(Stored items)
____________________

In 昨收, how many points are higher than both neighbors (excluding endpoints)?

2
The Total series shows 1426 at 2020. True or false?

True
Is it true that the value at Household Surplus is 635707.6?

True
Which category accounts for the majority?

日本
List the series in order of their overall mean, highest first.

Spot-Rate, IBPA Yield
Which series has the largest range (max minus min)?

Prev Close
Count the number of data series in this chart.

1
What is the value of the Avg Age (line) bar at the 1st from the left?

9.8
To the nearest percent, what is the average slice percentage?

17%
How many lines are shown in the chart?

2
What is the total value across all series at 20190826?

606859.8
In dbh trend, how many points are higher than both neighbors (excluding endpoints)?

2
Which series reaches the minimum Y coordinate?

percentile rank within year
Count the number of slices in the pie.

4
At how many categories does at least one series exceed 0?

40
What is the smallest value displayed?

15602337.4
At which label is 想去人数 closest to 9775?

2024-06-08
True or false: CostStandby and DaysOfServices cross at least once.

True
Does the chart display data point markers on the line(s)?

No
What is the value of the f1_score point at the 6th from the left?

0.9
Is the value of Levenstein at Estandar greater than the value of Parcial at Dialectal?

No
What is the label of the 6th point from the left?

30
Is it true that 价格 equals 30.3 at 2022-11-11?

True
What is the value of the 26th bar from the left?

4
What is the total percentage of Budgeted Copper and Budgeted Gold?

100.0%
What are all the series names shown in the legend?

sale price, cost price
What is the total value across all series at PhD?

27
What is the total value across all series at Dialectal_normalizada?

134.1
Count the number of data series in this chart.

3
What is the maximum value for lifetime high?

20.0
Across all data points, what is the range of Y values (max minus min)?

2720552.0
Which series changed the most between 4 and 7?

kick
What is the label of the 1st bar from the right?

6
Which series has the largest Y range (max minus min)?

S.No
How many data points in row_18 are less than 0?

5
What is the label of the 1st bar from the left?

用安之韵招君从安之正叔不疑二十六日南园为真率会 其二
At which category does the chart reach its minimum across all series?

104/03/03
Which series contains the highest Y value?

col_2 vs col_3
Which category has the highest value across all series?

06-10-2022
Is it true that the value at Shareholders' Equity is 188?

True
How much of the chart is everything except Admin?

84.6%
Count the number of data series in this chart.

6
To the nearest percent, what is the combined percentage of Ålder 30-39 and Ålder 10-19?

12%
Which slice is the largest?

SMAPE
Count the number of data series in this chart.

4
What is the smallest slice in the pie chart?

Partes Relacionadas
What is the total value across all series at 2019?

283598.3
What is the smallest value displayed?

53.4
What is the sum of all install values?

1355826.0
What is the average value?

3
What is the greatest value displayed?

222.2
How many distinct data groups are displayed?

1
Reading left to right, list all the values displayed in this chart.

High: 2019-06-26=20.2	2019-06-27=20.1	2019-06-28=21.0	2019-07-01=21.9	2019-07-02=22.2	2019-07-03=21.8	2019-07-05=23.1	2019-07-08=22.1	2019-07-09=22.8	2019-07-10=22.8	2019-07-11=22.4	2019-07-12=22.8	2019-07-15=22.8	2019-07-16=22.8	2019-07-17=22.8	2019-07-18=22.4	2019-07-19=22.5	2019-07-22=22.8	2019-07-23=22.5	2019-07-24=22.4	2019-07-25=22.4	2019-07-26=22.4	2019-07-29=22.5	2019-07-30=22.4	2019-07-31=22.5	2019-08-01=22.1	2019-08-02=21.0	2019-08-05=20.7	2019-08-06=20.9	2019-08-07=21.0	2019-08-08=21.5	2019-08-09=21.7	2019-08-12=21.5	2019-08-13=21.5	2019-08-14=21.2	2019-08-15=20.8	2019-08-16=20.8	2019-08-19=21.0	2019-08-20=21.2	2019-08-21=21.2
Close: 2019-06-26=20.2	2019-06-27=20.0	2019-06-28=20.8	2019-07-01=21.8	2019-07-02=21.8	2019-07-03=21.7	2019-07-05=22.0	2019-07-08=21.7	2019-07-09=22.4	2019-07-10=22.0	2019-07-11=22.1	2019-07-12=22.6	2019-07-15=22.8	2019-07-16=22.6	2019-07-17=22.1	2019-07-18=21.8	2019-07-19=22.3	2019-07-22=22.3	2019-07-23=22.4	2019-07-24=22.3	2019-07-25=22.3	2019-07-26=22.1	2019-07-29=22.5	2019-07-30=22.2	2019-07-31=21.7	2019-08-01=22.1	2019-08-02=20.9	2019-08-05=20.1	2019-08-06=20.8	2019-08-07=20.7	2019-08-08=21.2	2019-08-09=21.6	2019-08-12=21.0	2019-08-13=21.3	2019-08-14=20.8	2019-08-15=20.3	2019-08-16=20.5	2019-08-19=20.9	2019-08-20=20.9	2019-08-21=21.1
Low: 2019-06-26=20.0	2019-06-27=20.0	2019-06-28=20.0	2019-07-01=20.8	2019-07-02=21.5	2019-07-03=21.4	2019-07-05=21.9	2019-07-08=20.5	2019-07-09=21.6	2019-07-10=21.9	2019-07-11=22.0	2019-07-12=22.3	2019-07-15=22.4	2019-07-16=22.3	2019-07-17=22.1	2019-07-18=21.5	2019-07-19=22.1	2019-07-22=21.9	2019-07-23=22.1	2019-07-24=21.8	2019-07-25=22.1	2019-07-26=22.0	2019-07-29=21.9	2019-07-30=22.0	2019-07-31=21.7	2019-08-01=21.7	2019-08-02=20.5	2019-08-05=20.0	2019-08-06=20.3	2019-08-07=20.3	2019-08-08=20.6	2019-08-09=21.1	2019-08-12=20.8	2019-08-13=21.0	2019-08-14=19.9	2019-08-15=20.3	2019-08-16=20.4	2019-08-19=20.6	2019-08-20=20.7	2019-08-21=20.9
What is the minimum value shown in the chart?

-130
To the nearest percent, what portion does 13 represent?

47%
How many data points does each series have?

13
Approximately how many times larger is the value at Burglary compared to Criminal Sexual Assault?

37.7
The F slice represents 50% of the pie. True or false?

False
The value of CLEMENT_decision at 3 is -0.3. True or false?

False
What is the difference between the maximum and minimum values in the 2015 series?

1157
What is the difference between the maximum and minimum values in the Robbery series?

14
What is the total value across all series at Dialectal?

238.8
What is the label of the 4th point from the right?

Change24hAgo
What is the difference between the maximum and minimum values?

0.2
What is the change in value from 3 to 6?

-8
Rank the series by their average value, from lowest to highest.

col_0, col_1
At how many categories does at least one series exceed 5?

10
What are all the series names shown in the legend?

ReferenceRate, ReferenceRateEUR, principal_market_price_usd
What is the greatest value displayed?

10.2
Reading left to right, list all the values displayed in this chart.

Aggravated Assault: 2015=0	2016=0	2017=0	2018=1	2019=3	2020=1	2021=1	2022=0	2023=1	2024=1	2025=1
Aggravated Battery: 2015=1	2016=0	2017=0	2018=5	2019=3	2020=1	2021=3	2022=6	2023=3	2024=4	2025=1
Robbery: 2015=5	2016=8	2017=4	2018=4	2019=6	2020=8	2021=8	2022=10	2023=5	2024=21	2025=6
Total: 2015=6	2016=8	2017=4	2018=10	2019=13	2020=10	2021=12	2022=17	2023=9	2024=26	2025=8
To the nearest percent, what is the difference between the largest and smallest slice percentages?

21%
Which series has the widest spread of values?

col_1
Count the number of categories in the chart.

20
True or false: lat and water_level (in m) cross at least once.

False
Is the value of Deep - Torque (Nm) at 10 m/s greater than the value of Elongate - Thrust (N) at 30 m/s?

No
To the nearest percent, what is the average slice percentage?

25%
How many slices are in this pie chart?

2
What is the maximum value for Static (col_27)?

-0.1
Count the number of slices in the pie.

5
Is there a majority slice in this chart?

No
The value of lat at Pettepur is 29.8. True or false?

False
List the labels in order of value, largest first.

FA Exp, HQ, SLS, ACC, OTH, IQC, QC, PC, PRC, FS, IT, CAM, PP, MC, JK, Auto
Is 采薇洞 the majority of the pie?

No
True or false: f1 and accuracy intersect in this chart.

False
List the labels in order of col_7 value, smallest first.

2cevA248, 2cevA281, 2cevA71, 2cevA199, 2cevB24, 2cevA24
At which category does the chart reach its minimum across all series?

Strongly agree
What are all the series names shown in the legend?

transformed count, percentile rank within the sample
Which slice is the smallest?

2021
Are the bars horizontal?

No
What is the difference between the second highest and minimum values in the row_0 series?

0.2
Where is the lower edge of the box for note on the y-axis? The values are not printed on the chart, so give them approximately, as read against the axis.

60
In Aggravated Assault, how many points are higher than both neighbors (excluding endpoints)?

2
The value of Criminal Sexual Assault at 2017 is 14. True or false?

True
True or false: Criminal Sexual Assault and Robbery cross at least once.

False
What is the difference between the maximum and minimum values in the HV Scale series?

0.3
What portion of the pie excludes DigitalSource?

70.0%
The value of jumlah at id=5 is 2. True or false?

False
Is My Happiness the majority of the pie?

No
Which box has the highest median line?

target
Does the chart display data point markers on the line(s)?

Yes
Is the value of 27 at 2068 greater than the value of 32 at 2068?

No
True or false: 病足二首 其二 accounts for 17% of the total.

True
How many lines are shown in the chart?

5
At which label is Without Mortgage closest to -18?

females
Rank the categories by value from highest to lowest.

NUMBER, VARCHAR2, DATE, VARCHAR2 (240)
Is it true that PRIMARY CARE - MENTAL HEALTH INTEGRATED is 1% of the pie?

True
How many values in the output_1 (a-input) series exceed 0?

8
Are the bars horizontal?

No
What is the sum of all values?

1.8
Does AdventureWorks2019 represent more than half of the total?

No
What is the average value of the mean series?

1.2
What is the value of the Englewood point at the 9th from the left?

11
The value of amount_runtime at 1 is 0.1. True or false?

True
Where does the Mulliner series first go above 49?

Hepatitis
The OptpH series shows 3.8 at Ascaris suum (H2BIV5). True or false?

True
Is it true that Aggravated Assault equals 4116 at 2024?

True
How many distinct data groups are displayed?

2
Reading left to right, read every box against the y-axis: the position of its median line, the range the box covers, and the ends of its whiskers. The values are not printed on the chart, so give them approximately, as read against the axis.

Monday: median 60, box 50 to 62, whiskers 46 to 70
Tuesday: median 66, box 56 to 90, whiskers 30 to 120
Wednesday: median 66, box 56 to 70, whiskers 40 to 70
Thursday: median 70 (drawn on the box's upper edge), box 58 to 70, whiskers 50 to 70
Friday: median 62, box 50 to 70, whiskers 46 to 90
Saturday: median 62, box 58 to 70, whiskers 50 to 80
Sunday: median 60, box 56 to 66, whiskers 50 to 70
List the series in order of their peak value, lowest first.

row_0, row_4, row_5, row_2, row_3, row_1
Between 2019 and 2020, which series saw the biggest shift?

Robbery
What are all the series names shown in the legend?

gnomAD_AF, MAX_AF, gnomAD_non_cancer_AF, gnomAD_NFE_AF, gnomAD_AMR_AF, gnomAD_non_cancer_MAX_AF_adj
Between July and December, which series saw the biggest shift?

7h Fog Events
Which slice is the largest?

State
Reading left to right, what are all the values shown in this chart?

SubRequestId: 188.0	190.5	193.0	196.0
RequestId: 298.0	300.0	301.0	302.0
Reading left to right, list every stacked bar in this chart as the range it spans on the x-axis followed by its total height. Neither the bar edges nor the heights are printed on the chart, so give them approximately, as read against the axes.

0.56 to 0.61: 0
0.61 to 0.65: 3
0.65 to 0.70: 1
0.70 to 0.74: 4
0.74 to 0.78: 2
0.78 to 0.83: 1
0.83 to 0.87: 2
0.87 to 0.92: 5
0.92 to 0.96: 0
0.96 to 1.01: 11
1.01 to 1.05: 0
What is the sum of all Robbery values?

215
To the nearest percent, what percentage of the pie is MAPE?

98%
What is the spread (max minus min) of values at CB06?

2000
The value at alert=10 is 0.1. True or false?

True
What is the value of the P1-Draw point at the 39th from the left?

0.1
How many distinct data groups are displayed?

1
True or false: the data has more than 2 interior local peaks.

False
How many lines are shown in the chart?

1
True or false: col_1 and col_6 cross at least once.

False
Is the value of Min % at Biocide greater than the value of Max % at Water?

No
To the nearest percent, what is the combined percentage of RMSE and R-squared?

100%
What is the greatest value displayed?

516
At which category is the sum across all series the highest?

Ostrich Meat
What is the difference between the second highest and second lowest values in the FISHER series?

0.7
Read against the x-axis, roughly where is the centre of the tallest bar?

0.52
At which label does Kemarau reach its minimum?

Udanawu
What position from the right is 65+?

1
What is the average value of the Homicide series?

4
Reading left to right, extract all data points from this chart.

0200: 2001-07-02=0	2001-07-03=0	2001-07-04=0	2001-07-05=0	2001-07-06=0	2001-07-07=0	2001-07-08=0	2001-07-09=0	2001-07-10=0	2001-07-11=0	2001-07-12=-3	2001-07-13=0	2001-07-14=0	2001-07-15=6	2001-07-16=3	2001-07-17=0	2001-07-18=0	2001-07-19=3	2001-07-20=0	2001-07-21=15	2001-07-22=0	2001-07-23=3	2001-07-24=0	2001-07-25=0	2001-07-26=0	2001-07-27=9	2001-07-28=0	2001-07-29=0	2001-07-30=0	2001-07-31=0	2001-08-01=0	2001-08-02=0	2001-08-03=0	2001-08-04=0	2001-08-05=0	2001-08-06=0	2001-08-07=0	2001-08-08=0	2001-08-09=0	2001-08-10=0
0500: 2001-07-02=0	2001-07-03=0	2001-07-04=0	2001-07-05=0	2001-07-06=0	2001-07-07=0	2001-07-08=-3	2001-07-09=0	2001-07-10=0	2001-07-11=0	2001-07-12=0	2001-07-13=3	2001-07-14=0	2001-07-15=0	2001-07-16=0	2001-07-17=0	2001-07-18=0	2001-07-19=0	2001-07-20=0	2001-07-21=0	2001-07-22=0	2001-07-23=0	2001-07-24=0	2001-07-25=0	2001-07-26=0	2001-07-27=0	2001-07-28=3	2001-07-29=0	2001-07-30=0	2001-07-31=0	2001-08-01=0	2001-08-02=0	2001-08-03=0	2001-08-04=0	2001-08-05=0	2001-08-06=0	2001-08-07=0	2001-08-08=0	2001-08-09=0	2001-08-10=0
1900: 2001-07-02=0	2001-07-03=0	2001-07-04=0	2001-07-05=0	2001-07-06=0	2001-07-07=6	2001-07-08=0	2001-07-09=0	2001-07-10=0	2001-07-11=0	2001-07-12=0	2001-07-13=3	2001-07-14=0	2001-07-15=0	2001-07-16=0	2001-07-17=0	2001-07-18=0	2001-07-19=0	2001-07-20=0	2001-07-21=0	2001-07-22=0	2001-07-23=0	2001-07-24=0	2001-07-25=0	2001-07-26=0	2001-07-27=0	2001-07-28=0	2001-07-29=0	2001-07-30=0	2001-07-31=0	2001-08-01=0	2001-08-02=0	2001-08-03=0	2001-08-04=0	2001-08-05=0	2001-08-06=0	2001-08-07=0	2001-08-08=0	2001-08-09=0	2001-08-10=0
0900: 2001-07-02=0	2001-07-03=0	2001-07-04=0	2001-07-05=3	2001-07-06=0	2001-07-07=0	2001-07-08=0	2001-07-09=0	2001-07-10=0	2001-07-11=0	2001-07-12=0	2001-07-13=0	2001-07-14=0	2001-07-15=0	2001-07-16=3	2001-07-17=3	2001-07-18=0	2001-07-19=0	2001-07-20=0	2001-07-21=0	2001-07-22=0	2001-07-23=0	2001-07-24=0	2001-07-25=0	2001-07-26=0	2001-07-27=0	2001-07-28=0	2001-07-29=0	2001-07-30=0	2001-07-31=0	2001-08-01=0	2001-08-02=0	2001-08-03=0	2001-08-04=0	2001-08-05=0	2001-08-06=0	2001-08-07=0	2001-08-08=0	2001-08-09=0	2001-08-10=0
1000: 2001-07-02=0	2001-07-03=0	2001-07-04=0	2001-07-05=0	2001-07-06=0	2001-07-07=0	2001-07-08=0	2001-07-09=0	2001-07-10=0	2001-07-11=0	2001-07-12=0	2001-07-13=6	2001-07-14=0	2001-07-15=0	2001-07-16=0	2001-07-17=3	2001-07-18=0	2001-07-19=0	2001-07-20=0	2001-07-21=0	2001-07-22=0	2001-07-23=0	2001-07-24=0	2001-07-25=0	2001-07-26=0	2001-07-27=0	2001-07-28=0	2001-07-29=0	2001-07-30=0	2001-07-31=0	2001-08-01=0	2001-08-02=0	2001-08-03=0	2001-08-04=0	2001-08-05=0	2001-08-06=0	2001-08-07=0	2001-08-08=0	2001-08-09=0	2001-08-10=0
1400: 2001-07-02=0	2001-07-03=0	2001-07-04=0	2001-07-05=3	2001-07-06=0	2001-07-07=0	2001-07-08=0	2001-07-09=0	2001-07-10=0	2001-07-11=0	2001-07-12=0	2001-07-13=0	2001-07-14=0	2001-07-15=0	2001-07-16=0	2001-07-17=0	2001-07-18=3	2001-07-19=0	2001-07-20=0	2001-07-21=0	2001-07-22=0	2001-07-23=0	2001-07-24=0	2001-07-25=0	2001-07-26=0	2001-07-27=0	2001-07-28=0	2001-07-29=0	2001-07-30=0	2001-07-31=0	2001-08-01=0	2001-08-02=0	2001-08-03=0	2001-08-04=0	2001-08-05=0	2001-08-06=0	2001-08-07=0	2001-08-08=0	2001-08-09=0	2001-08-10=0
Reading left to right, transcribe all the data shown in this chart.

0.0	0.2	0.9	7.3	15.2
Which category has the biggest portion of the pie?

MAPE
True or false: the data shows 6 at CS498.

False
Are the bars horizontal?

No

____________________

WHAT THIS TASK INVOLVES:
Change every "chart" to "graph" in the listing from its first line up to and including the line containing "What is the value of the f1_score". Reproduce those lines with nothing else altered.

REPLY:
In 昨收, how many points are higher than both neighbors (excluding endpoints)?

2
The Total series shows 1426 at 2020. True or false?

True
Is it true that the value at Household Surplus is 635707.6?

True
Which category accounts for the majority?

日本
List the series in order of their overall mean, highest first.

Spot-Rate, IBPA Yield
Which series has the largest range (max minus min)?

Prev Close
Count the number of data series in this graph.

1
What is the value of the Avg Age (line) bar at the 1st from the left?

9.8
To the nearest percent, what is the average slice percentage?

17%
How many lines are shown in the graph?

2
What is the total value across all series at 20190826?

606859.8
In dbh trend, how many points are higher than both neighbors (excluding endpoints)?

2
Which series reaches the minimum Y coordinate?

percentile rank within year
Count the number of slices in the pie.

4
At how many categories does at least one series exceed 0?

40
What is the smallest value displayed?

15602337.4
At which label is 想去人数 closest to 9775?

2024-06-08
True or false: CostStandby and DaysOfServices cross at least once.

True
Does the graph display data point markers on the line(s)?

No
What is the value of the f1_score point at the 6th from the left?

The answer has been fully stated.